» WHAT YOU WILL DO
[A] According to the auditors' report, what year end do the audited financial statements of Fowles Property Limited cover?
[B] Reproduce word for word the part of the auditors' report that opens with the words containing "Based on the" and closes with "of this report.".

» PROVIDED PASSAGE
● ● ● ●

This report has been prepared in accordance with the provisions of Part 15 of the Companies Act 2006 relating to small companies.

ON BEHALF OF THE BOARD:





Mr W T Fowles - Director


25 September 2025

INDEPENDENT AUDITORS' REPORT TO THE MEMBERS OF
FOWLES PROPERTY LIMITED

Opinion
We have audited the financial statements of Fowles Property Limited (the 'company') for the year ended 30 September 2024 which comprise the Income Statement, Balance Sheet, Statement of Changes in Equity and Notes to the Financial Statements, including a summary of significant accounting policies. The financial reporting framework that has been applied in their preparation is applicable law and United Kingdom Accounting Standards, including Financial Reporting Standard 102 Section 1A 'The Financial Reporting Standard applicable in the UK and Republic of Ireland' (United Kingdom Generally Accepted Accounting Practice).

In our opinion the financial statements:
-give a true and fair view of the state of the company's affairs as at 30 September 2024 and of its profit for the year then ended;
-have been properly prepared in accordance with United Kingdom Generally Accepted Accounting Practice; and
-have been prepared in accordance with the requirements of the Companies Act 2006.

Basis for opinion
We conducted our audit in accordance with International Standards on Auditing (UK) (ISAs (UK)) and applicable law. Our responsibilities under those standards are further described in the Auditors' responsibilities for the audit of the financial statements section of our report. We are independent of the company in accordance with the ethical requirements that are relevant to our audit of the financial statements in the UK, including the FRC's Ethical Standard, and we have fulfilled our other ethical responsibilities in accordance with these requirements. We believe that the audit evidence we have obtained is sufficient and appropriate to provide a basis for our opinion.

Conclusions relating to going concern
In auditing the financial statements, we have concluded that the director's use of the going concern basis of accounting in the preparation of the financial statements is appropriate.

Based on the work we have performed, we have not identified any material uncertainties relating to events or conditions that, individually or collectively, may cast significant doubt on the company's ability to continue as a going concern for a period of at least twelve months from when the financial statements are authorised for issue.

Our responsibilities and the responsibilities of the director with respect to going concern are described in the relevant sections of this report.

Other information
The director is responsible for the other information. The other information comprises the information in the Director's Report, but does not include the financial statements and our Auditors' Report thereon.

● ● ● ●

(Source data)
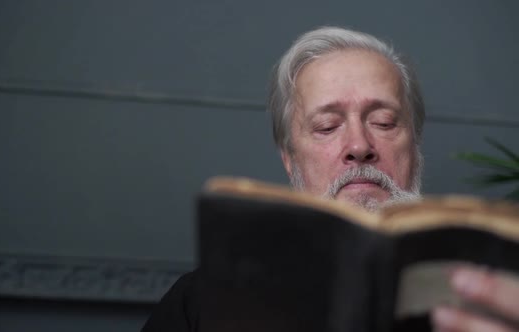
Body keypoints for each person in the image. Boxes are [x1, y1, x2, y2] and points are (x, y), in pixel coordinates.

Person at [142, 26, 519, 332]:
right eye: (326, 126)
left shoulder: (491, 295)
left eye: (384, 122)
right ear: (291, 161)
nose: (359, 145)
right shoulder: (204, 301)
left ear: (415, 147)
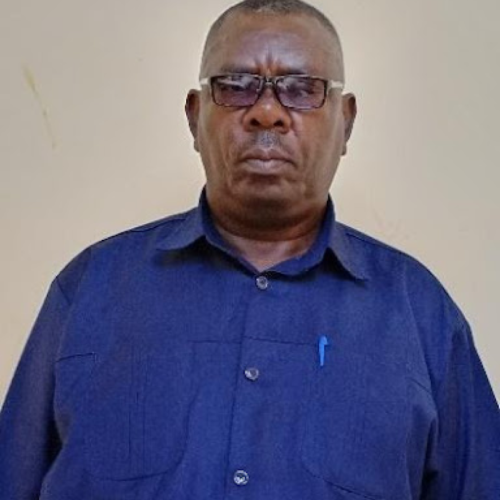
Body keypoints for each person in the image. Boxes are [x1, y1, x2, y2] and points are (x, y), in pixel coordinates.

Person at [0, 0, 499, 498]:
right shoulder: (92, 289)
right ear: (195, 117)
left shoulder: (421, 316)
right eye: (236, 86)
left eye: (302, 89)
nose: (266, 113)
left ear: (346, 123)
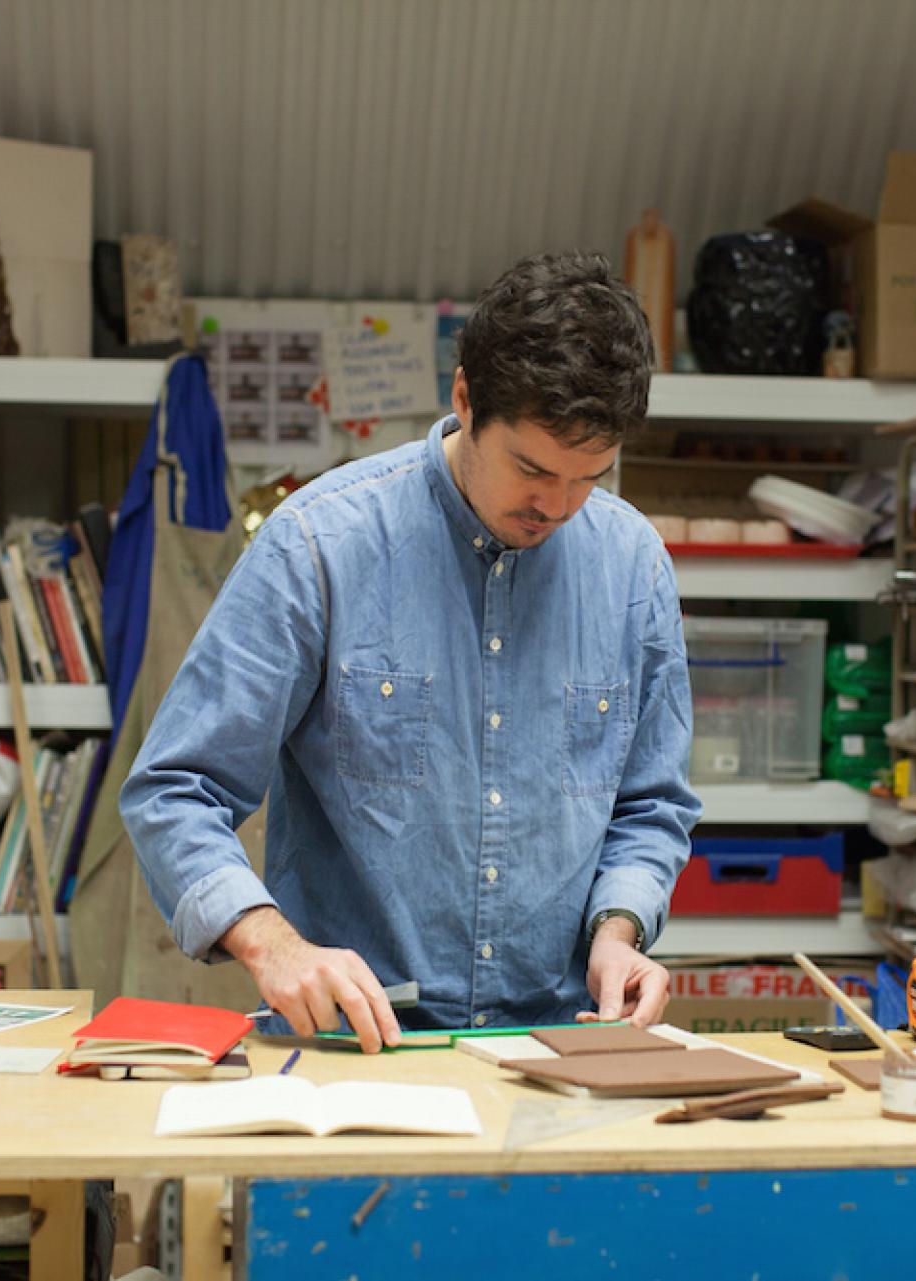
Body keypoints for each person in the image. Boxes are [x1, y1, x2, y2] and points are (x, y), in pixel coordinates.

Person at [121, 251, 700, 1052]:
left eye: (588, 477)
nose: (557, 506)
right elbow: (175, 789)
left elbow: (650, 803)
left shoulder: (632, 565)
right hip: (356, 1049)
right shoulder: (321, 544)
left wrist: (620, 927)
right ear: (465, 399)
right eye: (533, 469)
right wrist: (270, 942)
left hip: (561, 1050)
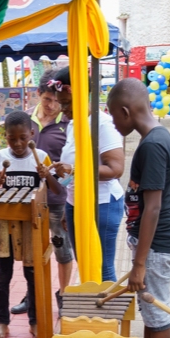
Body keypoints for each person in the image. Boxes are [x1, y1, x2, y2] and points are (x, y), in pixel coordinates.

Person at [106, 79, 170, 338]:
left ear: (125, 111)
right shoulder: (157, 139)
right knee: (152, 317)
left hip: (156, 245)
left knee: (158, 314)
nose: (114, 124)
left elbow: (152, 207)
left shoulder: (152, 146)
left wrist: (138, 264)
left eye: (113, 117)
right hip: (153, 245)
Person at [49, 67, 126, 282]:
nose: (62, 109)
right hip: (76, 204)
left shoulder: (103, 125)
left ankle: (108, 315)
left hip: (102, 204)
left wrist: (74, 169)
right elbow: (74, 173)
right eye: (60, 103)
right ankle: (91, 313)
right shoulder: (74, 124)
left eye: (66, 103)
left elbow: (115, 169)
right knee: (83, 264)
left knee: (101, 266)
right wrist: (68, 204)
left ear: (83, 95)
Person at [0, 111, 61, 338]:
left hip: (32, 226)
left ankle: (35, 321)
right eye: (11, 139)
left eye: (22, 138)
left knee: (32, 276)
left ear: (32, 134)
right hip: (6, 227)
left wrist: (47, 176)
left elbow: (57, 190)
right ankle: (2, 322)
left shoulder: (41, 156)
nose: (18, 144)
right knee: (2, 276)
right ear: (5, 138)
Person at [11, 79, 72, 316]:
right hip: (29, 202)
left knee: (61, 250)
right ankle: (32, 294)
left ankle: (64, 295)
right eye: (47, 99)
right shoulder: (25, 120)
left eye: (57, 101)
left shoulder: (68, 123)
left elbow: (70, 167)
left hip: (57, 203)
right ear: (38, 94)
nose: (52, 106)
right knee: (30, 251)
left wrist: (62, 186)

● ● ● ●

» SOLUTIONS TO EACH TASK
[A] The year ended 30 September 2024.

[B]
Based on the work we have performed, we have not identified any material uncertainties relating to events or conditions that, individually or collectively, may cast significant doubt on the company's ability to continue as a going concern for a period of at least twelve months from when the financial statements are authorised for issue.

Our responsibilities and the responsibilities of the director with respect to going concern are described in the relevant sections of this report.